◆ **About this exercise**: Repeat exactly the lines of the material below that run from the "smaak bij sonny lie en zijn vrouw gettie" line to the "избирателей на участке без медицинской" line, including both, and do not carry over any pictures.

◆ **Recorded data**:
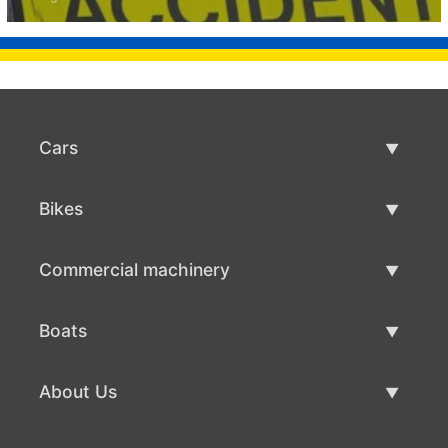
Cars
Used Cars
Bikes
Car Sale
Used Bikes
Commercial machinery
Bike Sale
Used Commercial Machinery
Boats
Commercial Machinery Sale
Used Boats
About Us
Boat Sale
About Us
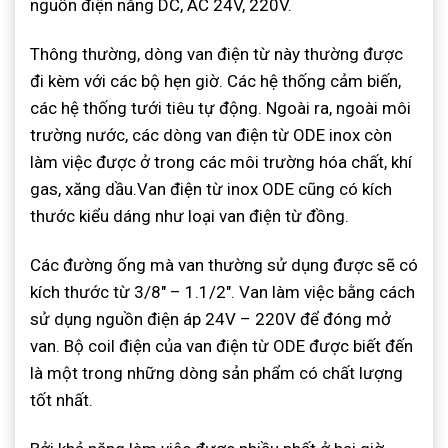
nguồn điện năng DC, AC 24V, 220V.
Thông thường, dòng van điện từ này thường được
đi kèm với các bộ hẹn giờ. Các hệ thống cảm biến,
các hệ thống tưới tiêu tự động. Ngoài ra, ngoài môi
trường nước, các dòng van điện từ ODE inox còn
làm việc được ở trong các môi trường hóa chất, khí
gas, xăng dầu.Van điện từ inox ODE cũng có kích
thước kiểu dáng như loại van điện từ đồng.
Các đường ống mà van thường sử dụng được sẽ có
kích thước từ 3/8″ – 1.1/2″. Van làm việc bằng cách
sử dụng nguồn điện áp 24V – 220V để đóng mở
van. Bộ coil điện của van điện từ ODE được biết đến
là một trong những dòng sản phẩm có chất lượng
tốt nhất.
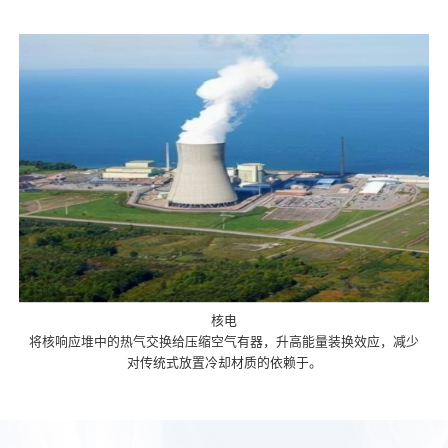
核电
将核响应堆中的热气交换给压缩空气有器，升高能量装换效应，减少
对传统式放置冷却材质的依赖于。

...

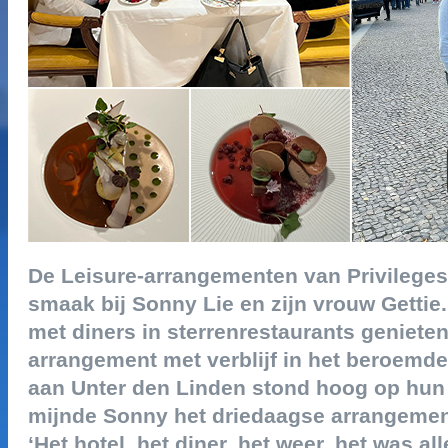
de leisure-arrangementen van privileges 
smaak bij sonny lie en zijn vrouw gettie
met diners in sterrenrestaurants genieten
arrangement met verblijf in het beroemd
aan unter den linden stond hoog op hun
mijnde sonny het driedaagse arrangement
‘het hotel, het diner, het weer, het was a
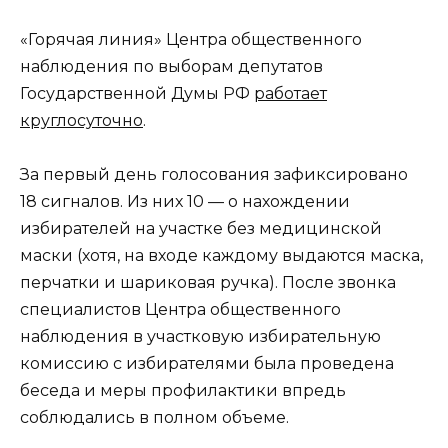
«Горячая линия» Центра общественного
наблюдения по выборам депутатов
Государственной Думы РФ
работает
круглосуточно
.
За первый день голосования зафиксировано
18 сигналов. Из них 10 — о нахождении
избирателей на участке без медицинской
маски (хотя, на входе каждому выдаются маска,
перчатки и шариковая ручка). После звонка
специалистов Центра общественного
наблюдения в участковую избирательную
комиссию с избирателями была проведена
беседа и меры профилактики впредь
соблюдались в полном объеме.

◆ **The answer**:
smaak bij sonny lie en zijn vrouw gettie
met diners in sterrenrestaurants genieten
arrangement met verblijf in het beroemd
aan unter den linden stond hoog op hun
mijnde sonny het driedaagse arrangement
‘het hotel, het diner, het weer, het was a
«Горячая линия» Центра общественного
наблюдения по выборам депутатов
Государственной Думы РФ
работает
круглосуточно
.
За первый день голосования зафиксировано
18 сигналов. Из них 10 — о нахождении
избирателей на участке без медицинской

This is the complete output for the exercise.